Türkiye'nin eski derin devletinin yerini almaya, yeni derin devleti olmayan çalışan FETÖ'nün bu cinayetteki rolü gün be gün ortaya çıkıyor. Melih Altınok'un dediği gibi "Katil istedikleri kişi(ler) çıkmayınca sessizliğe bürünenlerden" olmadığımıza göre, gazetemizin ulaştığı son görüntülerle birlikte, eğer Hrant'ın paraziti değil, onun dostu olunacaksa ortalığı birbirine katmamız gerekiyor. Ergenekon ve benzeri davaların başlamasına uygun iklimi hem içeride hem de AB nezdinde yaratmak adına "gayrımüslim" cinayetleri oldukça elverişli bulunmuş olacak.

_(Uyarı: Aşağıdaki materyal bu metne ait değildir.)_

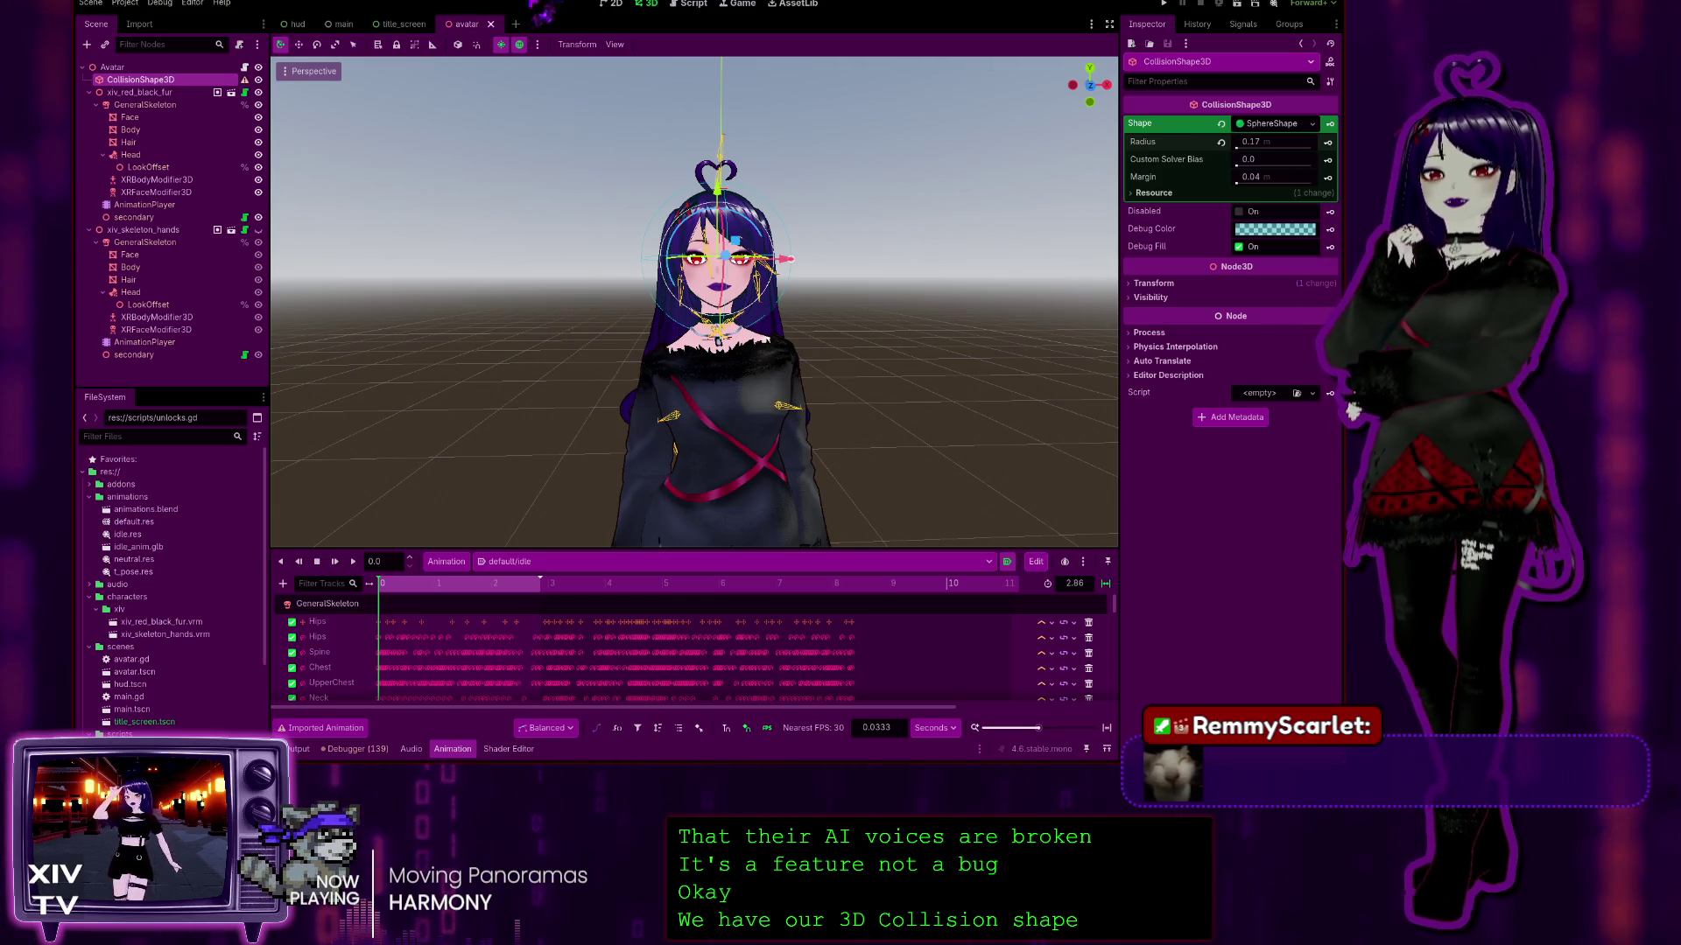
pyautogui.press('ctrl+F3')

Düşünün ki ülkede Danıştay hakimleri, rahipler, Ermeni gazeteciler, Protestan misyonerler boğazlanıyor ve cesur savcılar çıkarak bu derin devletin üzerine cesaretle gidiyorlar.

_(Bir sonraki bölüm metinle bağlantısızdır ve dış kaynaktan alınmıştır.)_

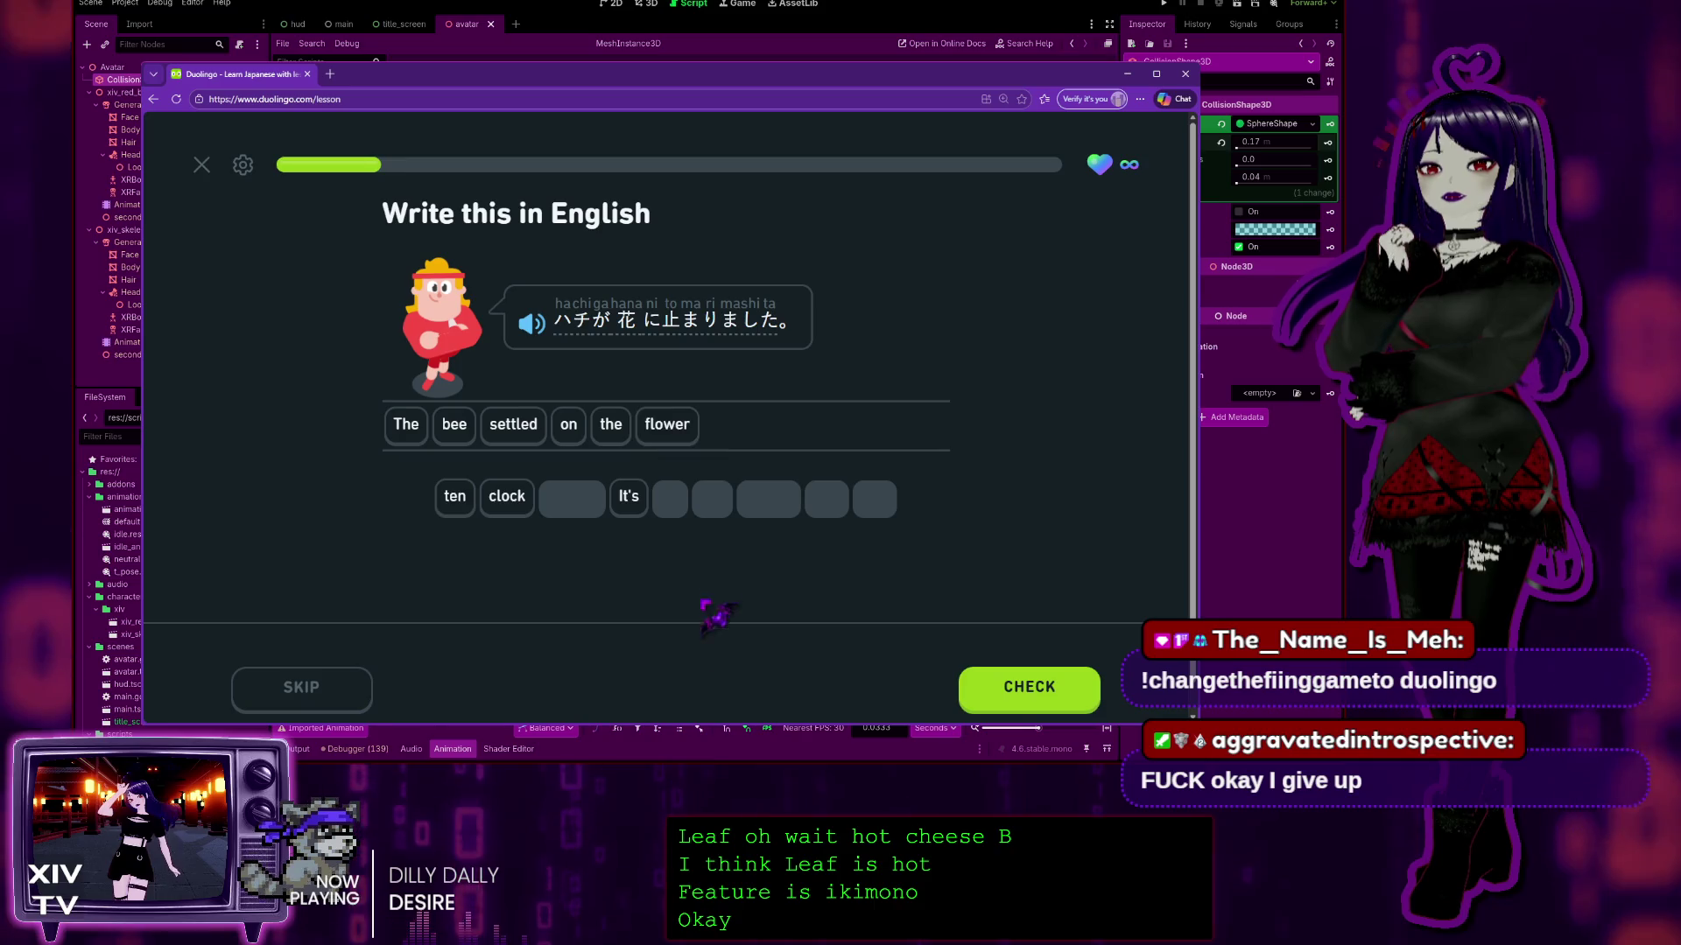
# Step: Check the bee sentence, then finish and submit 'His birthday falls on a Friday'
pyautogui.click(1029, 687)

Bu sahnenin arkasında ise devletin tüm kurumlarına sızılıyor ve ele geçiriliyor.
Herkes başka şeylerle meşgulken karanlık tarafta ülke işgal ediliyor.
Bunda eski derin devletin yediği herzelerin büyük payı var. Kendi halkınızı tehdit görerek dar gruplaşmalarla devleti kontrol ettiğinizde, gözden düştüğünüz anda yerinize başkalarını rahatlıkla koyabilirler. O yüzden "o tehdit görülen, küçümsenen" halk sayesinde 15 Temmuz'da elde edilen fırsat çok önemli. Halka zimmetlenmemiş hiçbir yapının temiz ve güçlü olması mümkün değil.
Dink cinayetleri gibi olaylar, öncelikle kurbanların yakınlarının dikkatli olmasını gerektiriyor. Bunların suiistimal edilmemesi çok önemli. Evet, bu cinayetler şimdi ortaya çıkan nedenlerle ve büyük bir planın parçası olarak aydınlatılamadı. Faili meçhuller üzerinden antidemokratik kaldıraçlar elde edildi. Yani bir kişiyi öldürerek hem devleti dizayn ettiler, hem de kurbanın ait olduğu sosyolojiyi rehin aldılar. Tilkiyle plan yapıp kuzuyla ağlaştılar.
Dolayısıyla, bu manipüle oluşa göre pozisyon üretenlerin pozisyonlarını düzeltmeleri için samimiyet ve cesaret gerekiyor.
Bir siyasi harekete olan önyargınız, ideolojik köhnelikler, hakikati gölgelemeye sebep olmamalı. 15 Temmuz'da bir eşiği geçtik. İster kabul edelim, ister etmeyelim, olmuş olan olmamış sayılamaz.
Ancak bu noktaları çoktan aşıp, Dink cinayetini kendi ideolojik çürümüşlüklerine malzeme olarak kullananlar, Samast'la Samsun'daki çay ocağında yapılan zelil muhabbet kadar midemi kaldırıyor.
Hasılı, devlet de devletliğini yapacak. Dink gibi tüm cinayetlerin, hiçbir şüpheye yer bırakmayacak şekilde aydınlatılması da yargı ve yargının arkasında duracak bizlere düşüyor.
Bugüne kadar FETÖ ve benzerlerini yazdığı hikayeye inandık.
Şimdi sıra kendi gerçek hikayemizi yazmakta.